Saat aku menengadah, yang kulihat hanyalah awan gelap.

Aku suka kata itu. Mereka bilang, langit setelah hujan selalu indah.

Tapi aku takut... aku sangat takut hujanku tidak akan pernah berhenti turun. "Sayang sekali hari ini tidak ada matahari," kataku pada tanaman yang kutanam. Sebelum aku memindahkan pot ke tempat teduh. Saat hujan, tetesan air
jatuh pada beberapa tanaman yang membutuhkan air, tapi ada beberapa yang menerima terlalu banyak air dan akan membusuk lalu mati.

Aku punya banyak tanaman di balkonku. Hampir memenuhi seluruh ruangan. Phi Fah membawaku untuk membeli banyak tanaman. Aku juga membeli lemari untuk kamera. Phi Fah berkata, jika ada kesempatan istimewa, dia akan membeli kamera sebagai hadiah.

Jika ada...

Aku ingin memilikinya... sungguh ingin itu ada. Ah... akhirnya hujan mulai reda.
Aku berdiri di balkon, tanpa peduli beberapa tetes hujan yang menyentuhku. Tak peduli seberapa dinginnya, aku tak ingin menjauh dari sini, aku ingin memandang langit yang terus menangis seperti ini.

Karena langit meluapkan hujan...

Aku harus mengambil foto juga... Saat menyadarinya, aku segera mengambil kamera dan memotret.

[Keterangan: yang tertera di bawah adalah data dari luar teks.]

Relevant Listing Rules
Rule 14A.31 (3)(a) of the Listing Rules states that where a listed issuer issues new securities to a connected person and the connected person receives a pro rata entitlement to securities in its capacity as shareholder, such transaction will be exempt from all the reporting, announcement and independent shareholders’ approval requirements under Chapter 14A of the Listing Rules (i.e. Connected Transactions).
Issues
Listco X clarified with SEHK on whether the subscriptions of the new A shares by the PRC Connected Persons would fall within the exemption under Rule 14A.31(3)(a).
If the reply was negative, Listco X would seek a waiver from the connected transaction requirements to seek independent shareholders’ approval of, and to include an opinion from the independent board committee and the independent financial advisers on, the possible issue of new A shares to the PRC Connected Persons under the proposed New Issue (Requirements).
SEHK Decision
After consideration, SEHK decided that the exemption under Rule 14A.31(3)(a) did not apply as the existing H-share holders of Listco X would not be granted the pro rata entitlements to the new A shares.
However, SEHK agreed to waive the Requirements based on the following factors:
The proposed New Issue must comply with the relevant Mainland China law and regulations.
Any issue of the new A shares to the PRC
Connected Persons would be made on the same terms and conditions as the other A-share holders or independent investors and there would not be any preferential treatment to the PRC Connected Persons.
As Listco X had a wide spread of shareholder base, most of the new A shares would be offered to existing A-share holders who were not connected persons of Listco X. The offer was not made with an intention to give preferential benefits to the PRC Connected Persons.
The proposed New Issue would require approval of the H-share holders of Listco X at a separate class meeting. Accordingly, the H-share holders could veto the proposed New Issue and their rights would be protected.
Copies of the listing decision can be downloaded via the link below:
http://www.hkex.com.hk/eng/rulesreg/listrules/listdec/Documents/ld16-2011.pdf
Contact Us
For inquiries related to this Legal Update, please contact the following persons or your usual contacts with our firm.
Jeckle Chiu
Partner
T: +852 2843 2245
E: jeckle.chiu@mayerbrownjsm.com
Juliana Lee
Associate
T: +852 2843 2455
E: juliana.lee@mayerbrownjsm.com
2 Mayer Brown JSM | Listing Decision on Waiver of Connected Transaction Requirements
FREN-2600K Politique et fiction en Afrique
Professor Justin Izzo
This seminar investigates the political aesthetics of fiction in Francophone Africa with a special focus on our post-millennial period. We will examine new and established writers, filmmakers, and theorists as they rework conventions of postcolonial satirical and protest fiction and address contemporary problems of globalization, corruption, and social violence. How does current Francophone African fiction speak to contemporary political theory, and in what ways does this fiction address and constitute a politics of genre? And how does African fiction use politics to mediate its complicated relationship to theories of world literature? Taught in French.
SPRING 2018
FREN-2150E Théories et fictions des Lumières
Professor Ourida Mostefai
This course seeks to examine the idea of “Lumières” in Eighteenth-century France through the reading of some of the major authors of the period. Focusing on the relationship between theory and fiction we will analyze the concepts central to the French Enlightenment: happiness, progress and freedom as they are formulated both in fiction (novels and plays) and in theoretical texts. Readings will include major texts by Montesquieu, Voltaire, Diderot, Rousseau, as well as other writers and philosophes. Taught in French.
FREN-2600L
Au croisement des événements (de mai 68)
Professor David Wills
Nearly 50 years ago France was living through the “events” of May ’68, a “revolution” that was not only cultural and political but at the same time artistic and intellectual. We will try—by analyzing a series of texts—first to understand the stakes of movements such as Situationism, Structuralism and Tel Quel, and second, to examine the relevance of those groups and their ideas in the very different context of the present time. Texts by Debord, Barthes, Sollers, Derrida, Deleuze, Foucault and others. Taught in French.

Sayang sekali, langitku tidak begitu cerah hari ini, tapi dia sudah menangis untukku.

Karena aku... Hampir tidak ada lagi air mata yang tersisa. Ponselku bergetar, memberi tahu bahwa seseorang telah mengirim pesan.

Tonfah: Aku belum mengirim langit hari ini.

Tonfah: Kirim foto

Tonfah: Cuaca hari ini sedang buruk.

Tonfah: Jangan keluar saat hujan.

Pesan ini saja sudah cukup membuatku mudah tersenyum.

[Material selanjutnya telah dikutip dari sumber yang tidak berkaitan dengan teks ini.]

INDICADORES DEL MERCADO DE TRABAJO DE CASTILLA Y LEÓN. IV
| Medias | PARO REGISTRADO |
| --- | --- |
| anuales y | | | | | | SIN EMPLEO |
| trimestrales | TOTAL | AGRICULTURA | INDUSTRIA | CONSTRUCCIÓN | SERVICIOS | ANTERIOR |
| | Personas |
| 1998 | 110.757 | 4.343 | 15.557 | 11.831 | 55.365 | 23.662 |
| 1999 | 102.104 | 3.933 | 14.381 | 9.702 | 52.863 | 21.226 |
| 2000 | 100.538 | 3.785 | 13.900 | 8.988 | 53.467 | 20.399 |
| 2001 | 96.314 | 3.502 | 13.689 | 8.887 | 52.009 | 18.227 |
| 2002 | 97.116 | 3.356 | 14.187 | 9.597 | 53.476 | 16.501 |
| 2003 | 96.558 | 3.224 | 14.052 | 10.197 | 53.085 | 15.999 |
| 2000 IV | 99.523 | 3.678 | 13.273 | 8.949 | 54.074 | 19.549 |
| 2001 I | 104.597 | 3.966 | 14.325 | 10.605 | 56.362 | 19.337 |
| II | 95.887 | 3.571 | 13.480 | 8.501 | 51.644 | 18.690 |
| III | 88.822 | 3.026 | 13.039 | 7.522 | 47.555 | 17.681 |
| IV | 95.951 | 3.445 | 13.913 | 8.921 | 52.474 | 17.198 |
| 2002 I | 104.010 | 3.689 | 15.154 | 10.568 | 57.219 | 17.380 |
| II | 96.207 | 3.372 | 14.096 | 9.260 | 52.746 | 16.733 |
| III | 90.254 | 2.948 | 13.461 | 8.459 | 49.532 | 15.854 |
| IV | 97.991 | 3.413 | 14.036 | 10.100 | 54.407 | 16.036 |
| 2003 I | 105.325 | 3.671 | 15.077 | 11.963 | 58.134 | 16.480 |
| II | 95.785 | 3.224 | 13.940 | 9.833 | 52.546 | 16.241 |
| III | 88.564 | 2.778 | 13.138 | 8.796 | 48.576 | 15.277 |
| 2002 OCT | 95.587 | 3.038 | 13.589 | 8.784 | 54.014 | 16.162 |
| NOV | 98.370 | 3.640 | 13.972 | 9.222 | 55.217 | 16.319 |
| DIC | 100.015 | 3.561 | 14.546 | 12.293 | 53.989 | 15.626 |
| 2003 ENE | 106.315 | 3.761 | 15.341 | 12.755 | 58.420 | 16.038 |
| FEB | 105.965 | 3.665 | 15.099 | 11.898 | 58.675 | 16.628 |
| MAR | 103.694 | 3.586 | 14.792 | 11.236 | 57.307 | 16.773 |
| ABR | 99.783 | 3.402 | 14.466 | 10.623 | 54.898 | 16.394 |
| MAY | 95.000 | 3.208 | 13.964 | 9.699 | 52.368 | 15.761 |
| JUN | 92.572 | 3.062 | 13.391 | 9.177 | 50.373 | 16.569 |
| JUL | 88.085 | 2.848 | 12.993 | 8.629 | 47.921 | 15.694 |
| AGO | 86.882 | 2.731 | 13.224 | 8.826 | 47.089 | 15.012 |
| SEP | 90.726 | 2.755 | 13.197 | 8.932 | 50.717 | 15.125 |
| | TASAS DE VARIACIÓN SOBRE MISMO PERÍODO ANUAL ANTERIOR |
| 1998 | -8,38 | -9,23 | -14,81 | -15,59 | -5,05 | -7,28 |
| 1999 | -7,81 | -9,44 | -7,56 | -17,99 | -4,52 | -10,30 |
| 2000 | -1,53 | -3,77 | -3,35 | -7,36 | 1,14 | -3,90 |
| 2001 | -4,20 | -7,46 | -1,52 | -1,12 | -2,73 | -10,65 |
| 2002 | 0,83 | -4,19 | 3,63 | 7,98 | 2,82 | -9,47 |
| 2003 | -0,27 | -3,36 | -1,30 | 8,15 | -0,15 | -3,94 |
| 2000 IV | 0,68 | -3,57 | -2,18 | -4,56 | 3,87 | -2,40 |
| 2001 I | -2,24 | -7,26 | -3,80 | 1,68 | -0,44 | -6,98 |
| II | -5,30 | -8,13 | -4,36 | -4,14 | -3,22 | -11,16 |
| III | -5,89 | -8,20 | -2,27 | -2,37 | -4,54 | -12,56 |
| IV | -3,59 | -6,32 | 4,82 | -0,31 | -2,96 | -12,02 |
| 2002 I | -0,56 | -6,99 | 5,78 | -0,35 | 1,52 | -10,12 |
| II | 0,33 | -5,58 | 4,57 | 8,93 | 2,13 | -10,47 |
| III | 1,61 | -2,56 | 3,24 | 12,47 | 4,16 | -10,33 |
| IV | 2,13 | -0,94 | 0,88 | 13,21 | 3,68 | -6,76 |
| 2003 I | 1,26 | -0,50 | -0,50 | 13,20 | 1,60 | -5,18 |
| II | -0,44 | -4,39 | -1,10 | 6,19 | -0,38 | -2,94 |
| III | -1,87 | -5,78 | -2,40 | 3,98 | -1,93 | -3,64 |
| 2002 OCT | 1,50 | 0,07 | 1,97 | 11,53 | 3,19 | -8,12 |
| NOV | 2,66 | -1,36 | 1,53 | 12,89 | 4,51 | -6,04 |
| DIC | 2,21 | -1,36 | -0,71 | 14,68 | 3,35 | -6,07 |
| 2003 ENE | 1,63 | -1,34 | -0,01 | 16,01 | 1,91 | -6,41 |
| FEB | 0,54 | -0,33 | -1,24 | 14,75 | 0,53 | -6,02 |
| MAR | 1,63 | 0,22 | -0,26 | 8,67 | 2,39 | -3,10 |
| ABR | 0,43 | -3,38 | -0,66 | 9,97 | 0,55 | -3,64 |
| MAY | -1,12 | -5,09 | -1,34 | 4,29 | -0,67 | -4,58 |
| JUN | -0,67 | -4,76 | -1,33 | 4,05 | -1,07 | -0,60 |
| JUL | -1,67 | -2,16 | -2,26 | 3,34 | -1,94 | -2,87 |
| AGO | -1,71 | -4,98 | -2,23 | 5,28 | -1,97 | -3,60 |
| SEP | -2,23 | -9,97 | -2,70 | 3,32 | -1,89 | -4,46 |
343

Seseorang yang menatap langit bersamaku. Apa dia akan lebih sering menatap langit? Apa dia menyadari bahwa langit itu berubah setiap hari? Atau hanya sekadar mengirimkannya padaku?

Dan apa dia tahu bahwa langit itu berharga bagi seseorang?

TyPhoon: Kirim foto

TyPhoon: Iya, Phi juga jangan keluar saat hujan.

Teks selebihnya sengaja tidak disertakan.